G/F North Triangle, Trinoma Mall, Quezon City
Open from 10 a.m. to 9 p.m. (Sunday to Thursday) and 10 a.m. to 10 p.m. (Friday to Saturday)
(SPOT.ph) While Filipinos are no strangers to tempura, many are accustomed to ordering the dish alone, to pair with rice when your katsu has run out, or perhaps with a bowl of warm ramen. But tempura can actually come in donburi form as well. Meet the tendon: short for tempura donburi, it’s basically tempura served on top of a steaming bowl of rice.
Chef Akimitsu Tanihara has made the tendon his specialty, getting his training from renowned Japanese restaurant Dote No Iseya, which has been serving traditional tempura for over 126 years. After eight years, Chef Akimitsu finally branched out and established his own tendon restaurant, Tendon Akimitsu, which has since expanded from Japan to other parts of Asia.
Here in Metro Manila, Tendon Akimitsu is the sister company of Ramen Nagi and the two share a space in the new Ayala Malls The 30th to allow cross-ordering between the two. The Ramen Nagi branch here has a shorter list of offerings, only to allow the newer Tendon Akimitsu to shine.
Don’t expect the usual crispy tempura in your donburi bowl at Tendon Akimitsu. Their batter leans more on the soft side—though never to the point of sogginess. For Chef Akimitsu, it is how authentic Japanese tempura should be, and after a bite of the Ebi Don (P400), we can say that we’ve been converted to this version. The sweet sauce (which will taste familiar to katsudon fans) soaks the ebi without turning the coating into mush and seeps right through the warm rice. Still the freshness of the shrimp shines through, with a crispness that complements the batter. If you’ve ever experienced having the shrimp fall out of its coating after a single bite, it won't be a problem here.
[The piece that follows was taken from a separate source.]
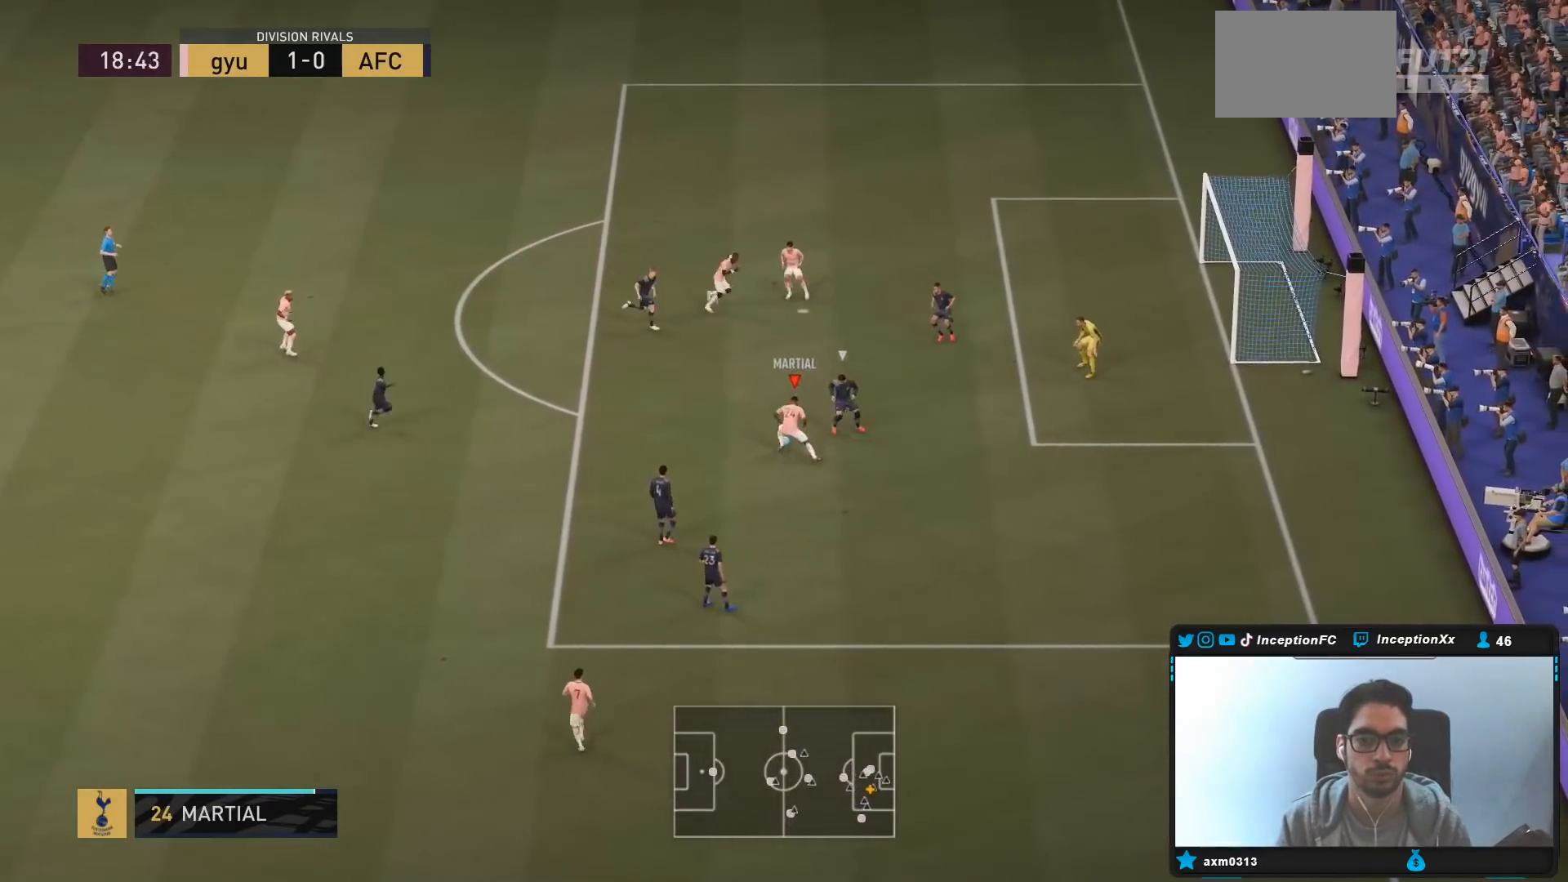
{"dt_ms": 500, "buttons": [], "left_stick": "up", "right_stick": "center", "events": [[183, "left_stick", "up"]]}
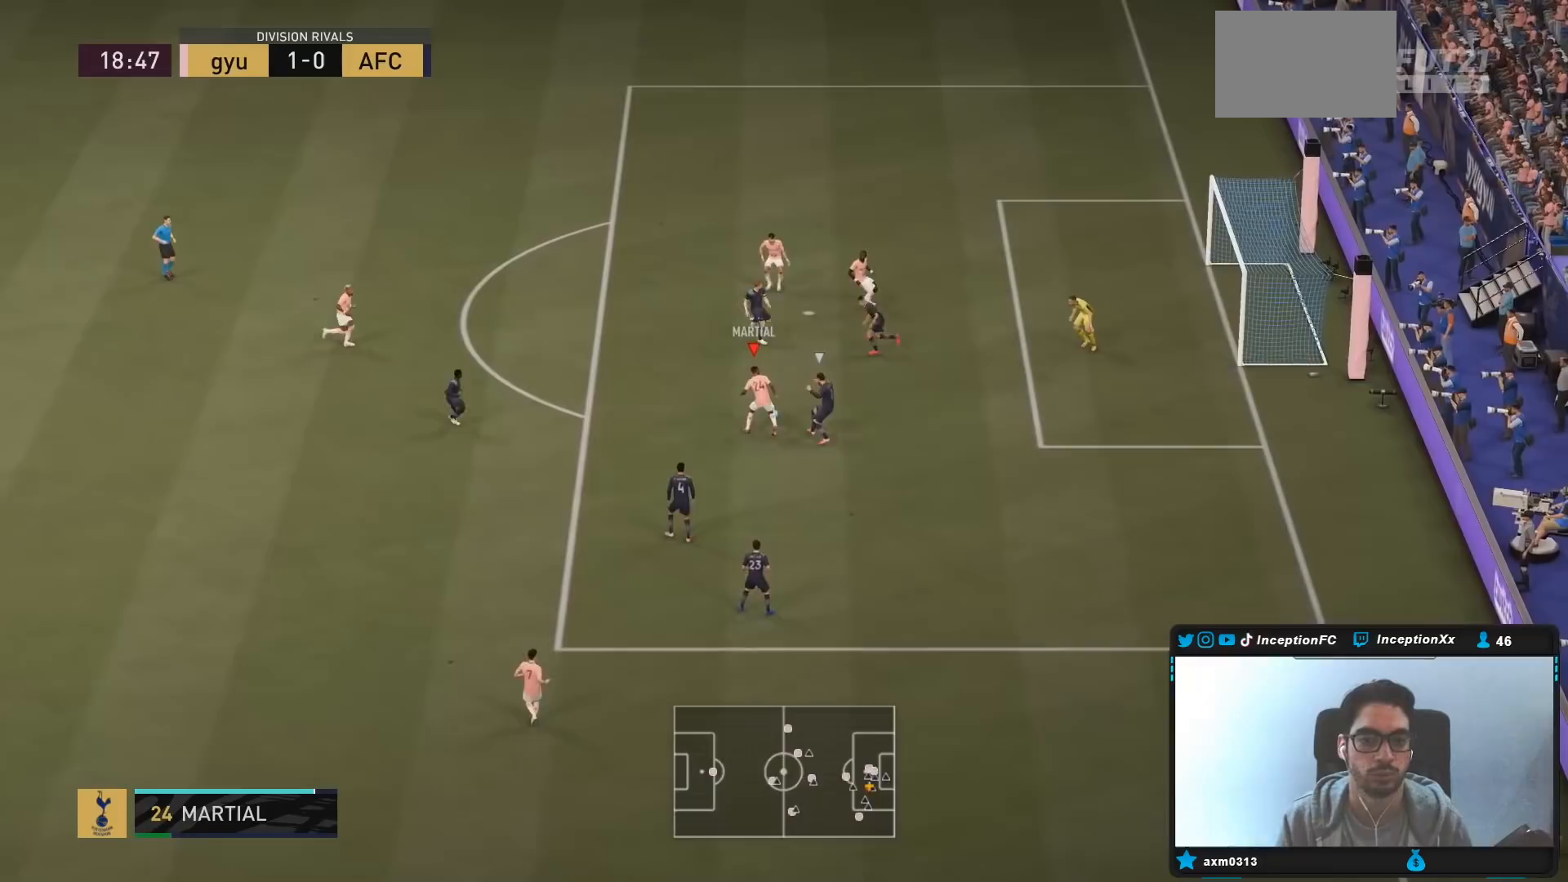
{"dt_ms": 500, "buttons": ["L2"], "left_stick": "down", "right_stick": "center", "events": [[17, "CIRCLE", "down"], [150, "left_stick", "center"], [217, "CIRCLE", "up"], [217, "R2", "down"], [250, "L2", "down"], [250, "left_stick", "down-left"], [467, "R2", "up"], [500, "left_stick", "down"]]}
Khaezel Espiritu, marketing manager for Tendon Akimitsu, admits that it might take a while for Filipinos to warm up to the tendon. While we are inclined to disagree—after all, the combination of fried food and white rice is always sure to please—if you do find yourself wanting Japanese grub that’s more familiar, Tendon Akimitsu’s got you covered. The Tuna (P260) and Salmon Sashimi (P280) are definite must-tries because of their freshness, each piece buttery soft. You can also get tempura with the rice and sauce separate: with Ebi Tempura (P470), you get five pieces of the same prawn tempura used for the rice bowl, with seasonal vegetable tempura.
Hot Soba Set
If you’re not in the mood for rice, you can pair your tempura with another carb: noodles! Tendon Akimitsu also offers soba sets. The Hot Soba (P300) is a bowl of comfort, with a soup that has mild kick of heat. It comes with a basket of tempura and watermelon slices.
Japanese food, whether they’re longtime favorites or new introductions to the local food scene, have always managed to capture the hearts and bellies of Filipino diners. With Tendon Akimitsu’s winning tempura and tendon, we’re sure this restaurant’s going to become another favorite.